## Data for processing

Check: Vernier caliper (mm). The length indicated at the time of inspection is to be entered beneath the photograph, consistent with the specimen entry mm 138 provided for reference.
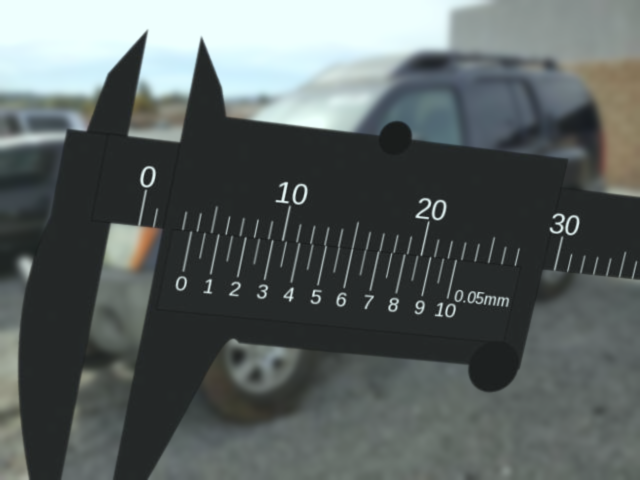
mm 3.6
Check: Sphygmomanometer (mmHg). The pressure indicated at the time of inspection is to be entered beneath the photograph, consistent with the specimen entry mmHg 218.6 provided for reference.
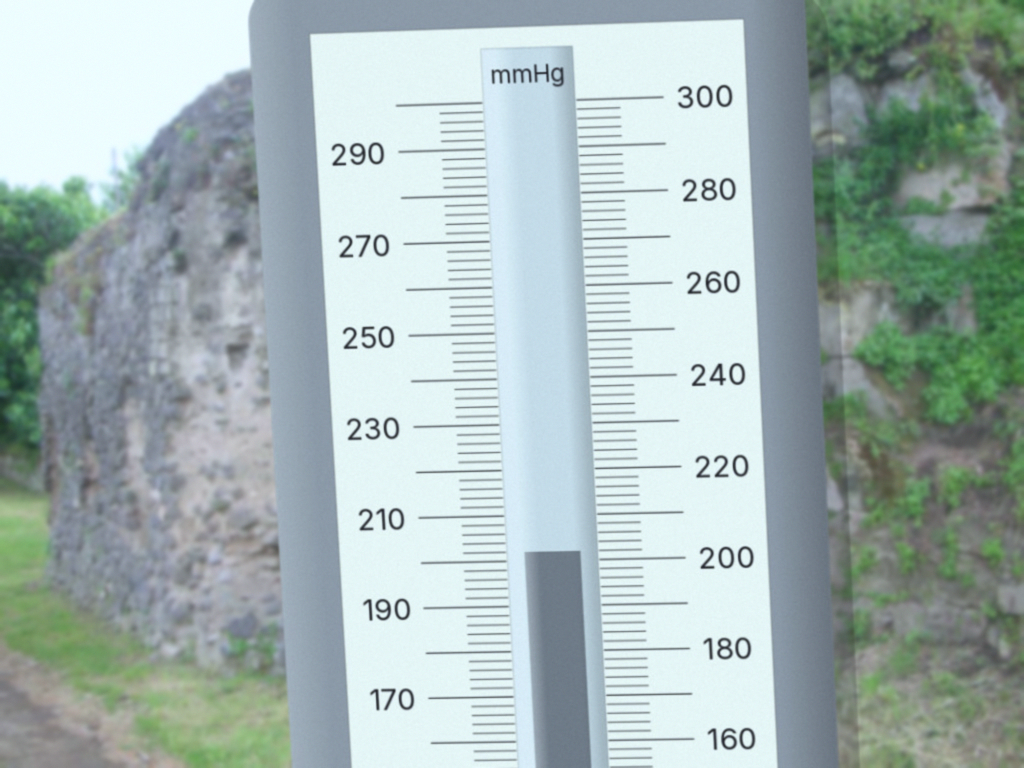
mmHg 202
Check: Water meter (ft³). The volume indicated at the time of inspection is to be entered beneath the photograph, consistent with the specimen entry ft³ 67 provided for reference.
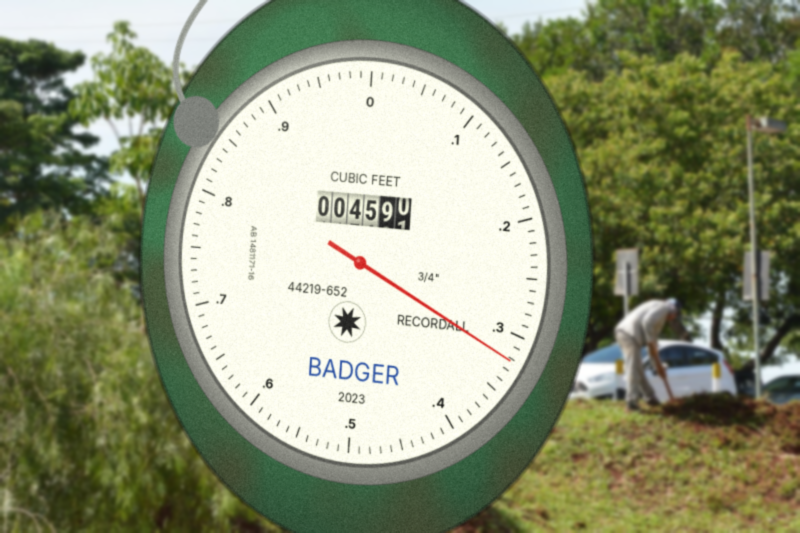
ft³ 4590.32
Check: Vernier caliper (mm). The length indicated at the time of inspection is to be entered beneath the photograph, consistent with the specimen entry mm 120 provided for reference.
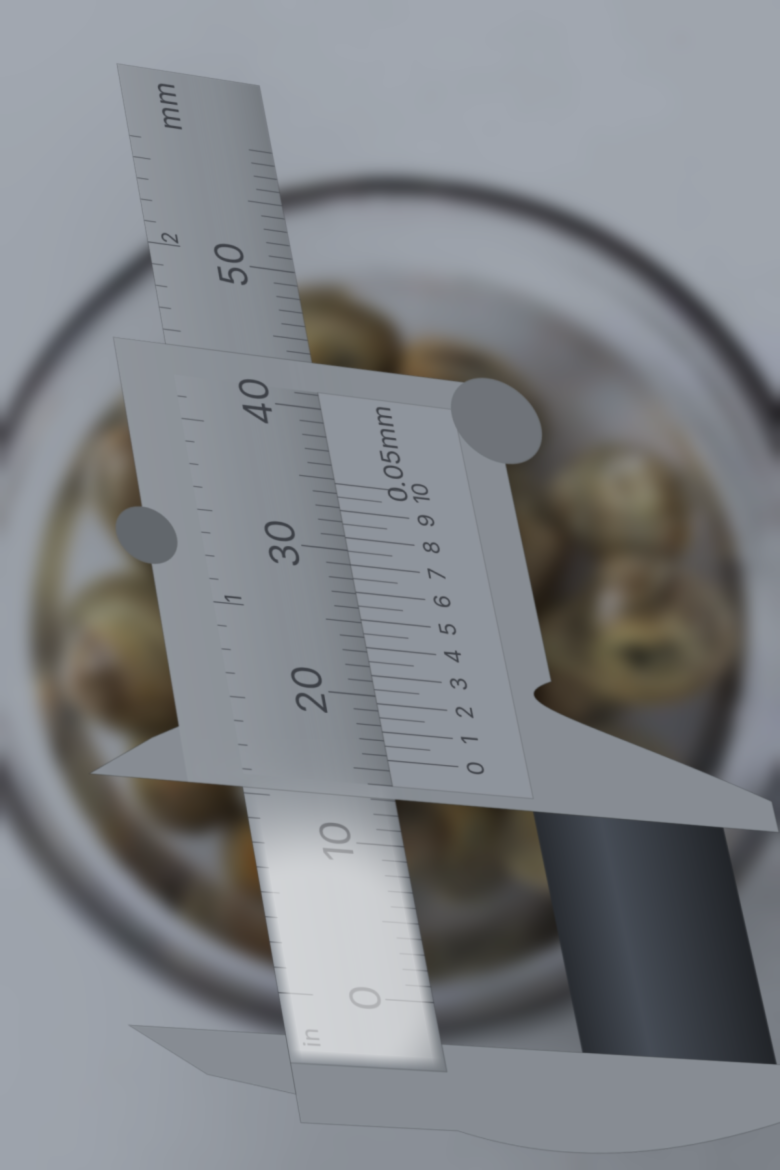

---

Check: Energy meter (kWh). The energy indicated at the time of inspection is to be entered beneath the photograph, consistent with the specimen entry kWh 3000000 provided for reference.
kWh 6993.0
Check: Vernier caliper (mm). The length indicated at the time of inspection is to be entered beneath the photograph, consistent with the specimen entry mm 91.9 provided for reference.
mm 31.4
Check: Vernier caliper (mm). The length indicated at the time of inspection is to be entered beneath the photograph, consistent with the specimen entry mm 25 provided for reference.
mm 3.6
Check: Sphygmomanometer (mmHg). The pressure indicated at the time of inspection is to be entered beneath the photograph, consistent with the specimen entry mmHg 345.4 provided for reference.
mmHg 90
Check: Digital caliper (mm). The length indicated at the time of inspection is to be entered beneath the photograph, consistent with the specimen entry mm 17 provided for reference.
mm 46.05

==

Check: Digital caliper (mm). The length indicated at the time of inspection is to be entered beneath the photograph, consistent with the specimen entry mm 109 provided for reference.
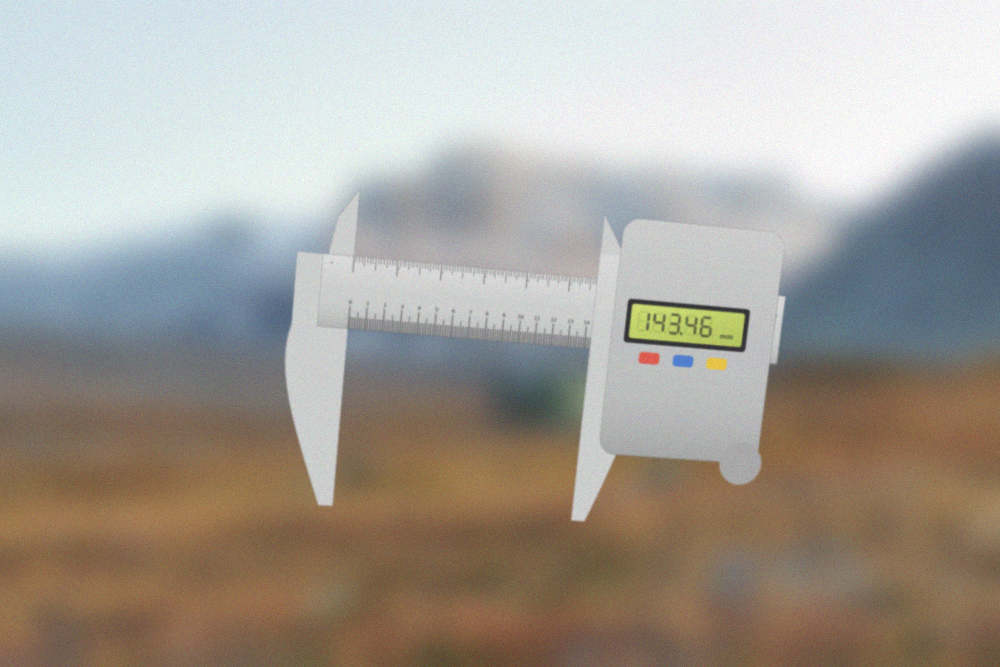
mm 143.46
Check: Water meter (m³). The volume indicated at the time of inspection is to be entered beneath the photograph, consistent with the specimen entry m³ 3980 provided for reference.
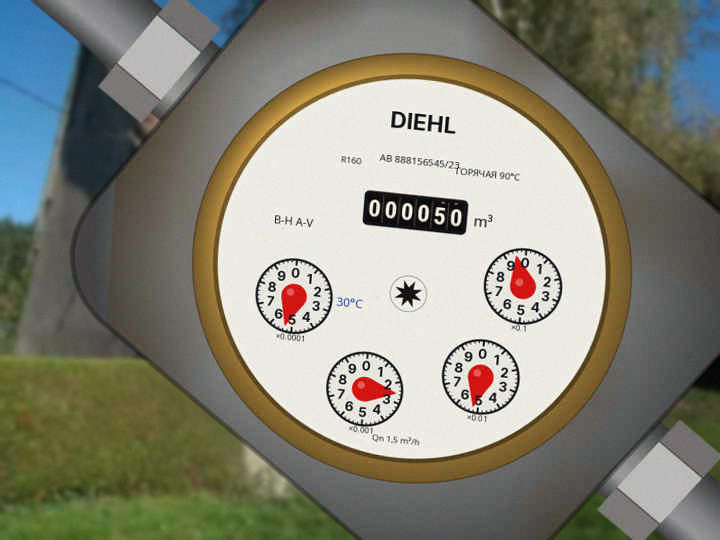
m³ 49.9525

## What this task involves
Update the listing from the line containing "218.6 provided for reference." through the line containing "120 provided for reference.", replacing "specimen entry" with "sample entry" and keeping everything else the same. Leave out the pictures and return only those lines.

## Task answer
Check: Sphygmomanometer (mmHg). The pressure indicated at the time of inspection is to be entered beneath the photograph, consistent with the sample entry mmHg 218.6 provided for reference.
mmHg 202
Check: Water meter (ft³). The volume indicated at the time of inspection is to be entered beneath the photograph, consistent with the sample entry ft³ 67 provided for reference.
ft³ 4590.32
Check: Vernier caliper (mm). The length indicated at the time of inspection is to be entered beneath the photograph, consistent with the sample entry mm 120 provided for reference.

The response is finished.